Groupes d’amis, familles, jeunes ou seniors, ce type de tourisme touche tous les publics, tant les zones géographiques, les types d’ateliers ou encore les prix sont variés. Une micro-aventure de quelques heures à quelques jours parfois, qui permet de découvrir de manière originale et ludique, une ville, un département ou une région, à travers ses habitants et leurs savoir-faire. Dans le département de la Marne, plus d'une vingtaine d'ateliers sont présents. Les thèmes sont variés, pour les découvrir, il faut se rendre sur le site. "Les artisans ouvrent leurs propres créneaux, prévient Camille Labadie. Et les bons cadeaux sont valables deux ans si une personne souhaite, par exemple, offrir un atelier découverte. Cela peut aussi permettre à certains de découvrir un métier vers lequel ils souhaitent se reconvertir. D'où la demande de certains pour des formules week-end."

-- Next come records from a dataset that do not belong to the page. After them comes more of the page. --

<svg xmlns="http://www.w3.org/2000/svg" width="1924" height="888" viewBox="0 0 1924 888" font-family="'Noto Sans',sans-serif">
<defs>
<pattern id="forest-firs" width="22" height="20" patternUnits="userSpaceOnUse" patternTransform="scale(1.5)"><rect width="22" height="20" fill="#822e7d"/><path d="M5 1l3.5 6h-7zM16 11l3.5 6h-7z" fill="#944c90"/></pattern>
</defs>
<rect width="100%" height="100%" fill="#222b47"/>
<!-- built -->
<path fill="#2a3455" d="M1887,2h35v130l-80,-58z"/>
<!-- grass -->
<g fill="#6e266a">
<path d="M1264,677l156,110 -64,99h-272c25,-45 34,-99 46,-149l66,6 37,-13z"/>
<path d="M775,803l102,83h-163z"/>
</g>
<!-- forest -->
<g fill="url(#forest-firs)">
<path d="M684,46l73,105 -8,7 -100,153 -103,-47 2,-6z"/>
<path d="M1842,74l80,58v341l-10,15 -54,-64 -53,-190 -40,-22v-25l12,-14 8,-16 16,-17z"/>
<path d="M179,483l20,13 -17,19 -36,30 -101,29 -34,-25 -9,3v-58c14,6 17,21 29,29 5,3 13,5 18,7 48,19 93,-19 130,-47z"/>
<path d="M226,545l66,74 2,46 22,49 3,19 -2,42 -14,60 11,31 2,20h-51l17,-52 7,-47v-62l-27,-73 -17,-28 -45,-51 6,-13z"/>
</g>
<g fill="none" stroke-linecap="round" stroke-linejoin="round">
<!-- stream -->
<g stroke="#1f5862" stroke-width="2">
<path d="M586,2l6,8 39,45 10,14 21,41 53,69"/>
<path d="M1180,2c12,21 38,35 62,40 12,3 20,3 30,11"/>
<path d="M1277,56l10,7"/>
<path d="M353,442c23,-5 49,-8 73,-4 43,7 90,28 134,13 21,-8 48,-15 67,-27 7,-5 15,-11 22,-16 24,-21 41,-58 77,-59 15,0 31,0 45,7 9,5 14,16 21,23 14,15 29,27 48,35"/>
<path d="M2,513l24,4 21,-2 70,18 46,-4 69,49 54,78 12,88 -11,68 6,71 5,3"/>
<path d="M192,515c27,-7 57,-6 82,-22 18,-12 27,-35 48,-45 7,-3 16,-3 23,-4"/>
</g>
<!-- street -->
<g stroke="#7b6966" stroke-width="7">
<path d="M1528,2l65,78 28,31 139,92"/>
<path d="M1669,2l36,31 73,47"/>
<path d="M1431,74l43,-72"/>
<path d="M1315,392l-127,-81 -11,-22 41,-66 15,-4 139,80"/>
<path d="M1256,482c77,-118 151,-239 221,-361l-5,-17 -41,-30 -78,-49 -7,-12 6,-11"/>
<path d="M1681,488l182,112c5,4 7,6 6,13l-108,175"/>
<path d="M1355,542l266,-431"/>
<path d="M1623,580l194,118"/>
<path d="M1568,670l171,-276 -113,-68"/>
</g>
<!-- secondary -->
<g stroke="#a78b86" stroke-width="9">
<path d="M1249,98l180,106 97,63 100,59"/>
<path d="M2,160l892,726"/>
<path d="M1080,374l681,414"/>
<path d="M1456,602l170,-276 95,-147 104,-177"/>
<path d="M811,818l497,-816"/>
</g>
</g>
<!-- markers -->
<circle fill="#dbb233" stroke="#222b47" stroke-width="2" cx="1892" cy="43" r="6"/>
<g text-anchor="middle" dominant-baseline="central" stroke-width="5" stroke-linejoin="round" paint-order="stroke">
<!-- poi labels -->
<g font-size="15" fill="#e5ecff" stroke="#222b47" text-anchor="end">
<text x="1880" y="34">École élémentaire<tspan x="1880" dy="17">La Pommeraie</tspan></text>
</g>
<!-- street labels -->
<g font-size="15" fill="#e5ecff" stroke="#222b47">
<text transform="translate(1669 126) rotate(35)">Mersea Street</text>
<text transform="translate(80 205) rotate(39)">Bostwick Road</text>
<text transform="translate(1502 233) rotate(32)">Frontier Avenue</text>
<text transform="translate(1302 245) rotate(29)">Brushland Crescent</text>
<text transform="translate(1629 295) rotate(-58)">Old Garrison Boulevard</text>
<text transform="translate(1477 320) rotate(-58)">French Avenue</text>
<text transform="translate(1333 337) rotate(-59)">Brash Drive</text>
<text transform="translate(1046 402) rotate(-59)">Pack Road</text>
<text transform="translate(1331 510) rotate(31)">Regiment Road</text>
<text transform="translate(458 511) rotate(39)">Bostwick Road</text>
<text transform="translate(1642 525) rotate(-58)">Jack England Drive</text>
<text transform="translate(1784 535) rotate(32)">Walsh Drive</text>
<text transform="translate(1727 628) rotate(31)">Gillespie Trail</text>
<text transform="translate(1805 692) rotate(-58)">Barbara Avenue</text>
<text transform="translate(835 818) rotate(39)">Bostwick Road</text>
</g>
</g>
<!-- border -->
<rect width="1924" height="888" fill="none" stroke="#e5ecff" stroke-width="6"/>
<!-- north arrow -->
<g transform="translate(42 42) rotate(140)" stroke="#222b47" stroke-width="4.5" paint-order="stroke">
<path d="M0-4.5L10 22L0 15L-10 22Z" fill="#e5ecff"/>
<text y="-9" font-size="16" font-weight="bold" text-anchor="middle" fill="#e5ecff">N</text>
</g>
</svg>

Julie est sérigraphe à Rethel. Son atelier," crée ton papier recyclé", situé quartier de la gare est un succès. Il est très apprécié par les enfants. Pour cet atelier Petits Compagnons "Solo", l'enfant participe seul à l'atelier, comme un grand et découvre les techniques pour créer son propre papier recyclé, accompagné de Julie, sérigraphe et graphiste. Lors de cette séance, l'enfant met littéralement la main à la pâte et crée ses feuilles de couleurs en papier recyclé. Un bon moyen de le sensibiliser au recyclage. Au programme notamment, la manipulation du tamis afin de répartir le mélange de manière homogène sur la toile. Il ne restera plus qu'à recommencer et à jouer avec les couleurs pour se créer une jolie gamme de papier. Le résultat est gratifiant pour un atelier tarifé à 25 €.
Aurore est installée dans le quartier Clairmarais à Reims. Artisan brodeuse et graveuse, elle apprend la broderie, loin du point de croix de votre grand-mère. "Ici, vous allez créer des broches brodées décalées et colorées qui viendront "pimper" vos vestes préférées", assure-t-elle. Ce savoir-faire demande de la précision et de la patience, mais Aurore sera là pour vous guider.
Cet atelier sera la parfaite initiation à cet art textile, que l'artisan maîtrise à la perfection, elle vous apprendra les points de broderie de base, dans une ambiance détendue. Les tarifs varient selon la durée de l'atelier de 35€ à 50€.
Ainsi, avec plus de 22 ateliers animés par près d’une dizaine d’artisans Rémois, le collectif Wecandoo répond à cette nouvelle tendance, celle d’un tourisme d’immersion qui sort des sentiers battus tout en permettant aux futurs vacanciers de donner un coup de pouce à leurs régions et de faire briller à nouveau ces savoir-faire d’excellence. Et Wecandoo poursuit son implantation. Toulouse, Colmar, Metz et Nancy rejoignent l'aventure.